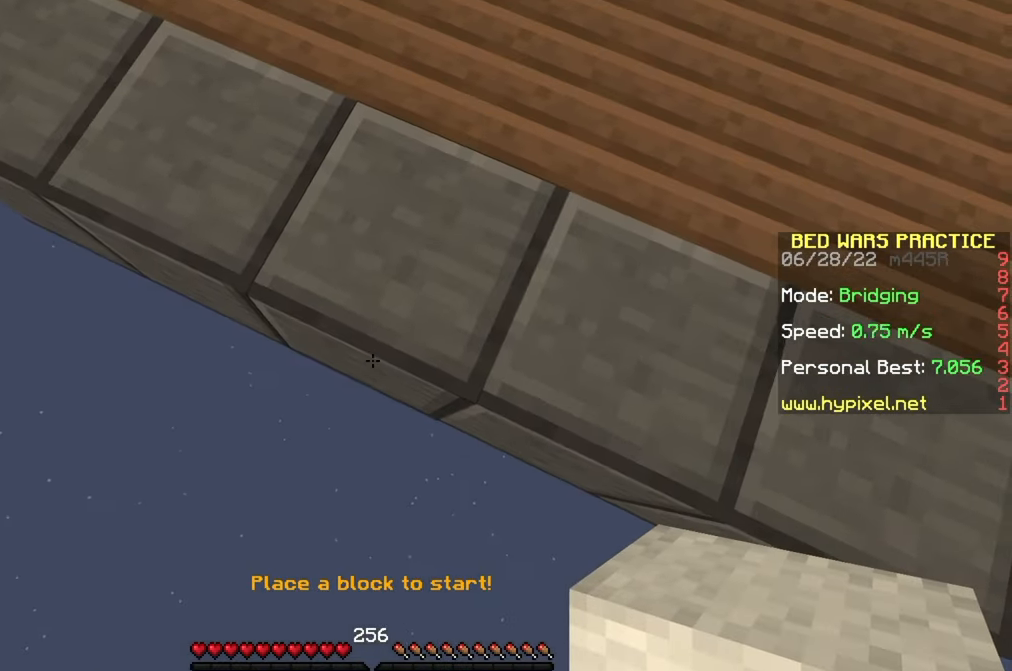
{"keys": ["s"], "mouse": [], "events": [[50, "a", "up"], [133, "a", "down"], [266, "a", "up"], [366, "a", "down"], [500, "a", "up"]]}
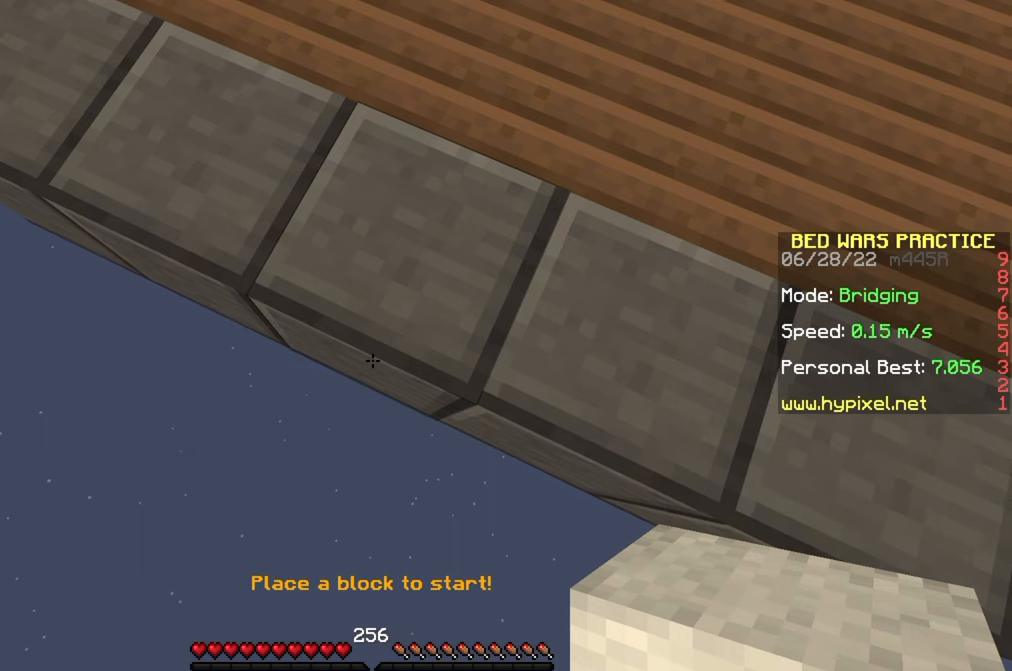
{"keys": ["s"], "mouse": [], "events": [[100, "a", "down"], [233, "a", "up"], [316, "a", "down"], [466, "a", "up"]]}
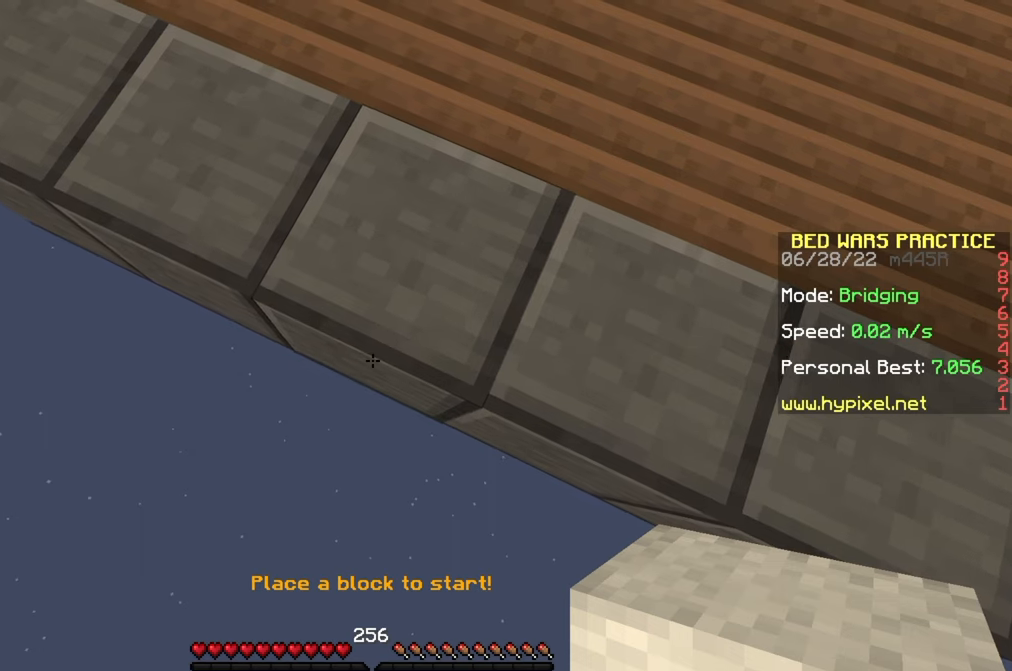
{"keys": ["a", "s"], "mouse": [], "events": [[33, "a", "down"], [183, "a", "up"], [283, "a", "down"], [416, "a", "up"], [500, "a", "down"]]}
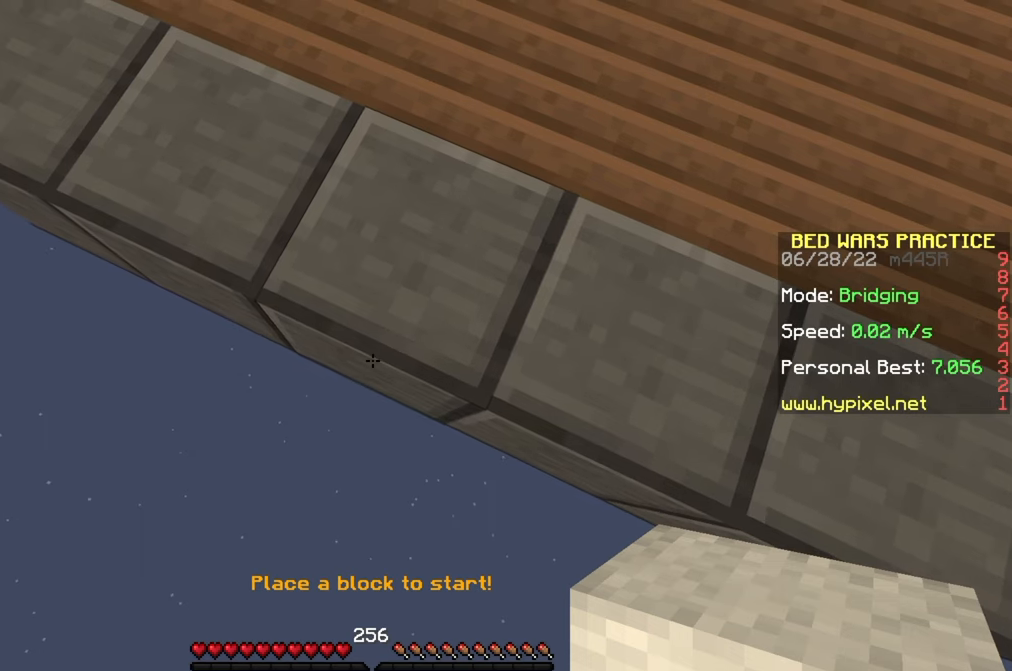
{"keys": ["s"], "mouse": [], "events": [[150, "a", "up"], [233, "a", "down"], [366, "a", "up"]]}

* * * * *

*Exercise brief*.
Could you write out the whole listing exactly, skipping every picture?

*Result*.
{"keys": ["s"], "mouse": [], "events": [[50, "a", "up"], [133, "a", "down"], [266, "a", "up"], [366, "a", "down"], [500, "a", "up"]]}
{"keys": ["s"], "mouse": [], "events": [[100, "a", "down"], [233, "a", "up"], [316, "a", "down"], [466, "a", "up"]]}
{"keys": ["a", "s"], "mouse": [], "events": [[33, "a", "down"], [183, "a", "up"], [283, "a", "down"], [416, "a", "up"], [500, "a", "down"]]}
{"keys": ["s"], "mouse": [], "events": [[150, "a", "up"], [233, "a", "down"], [366, "a", "up"]]}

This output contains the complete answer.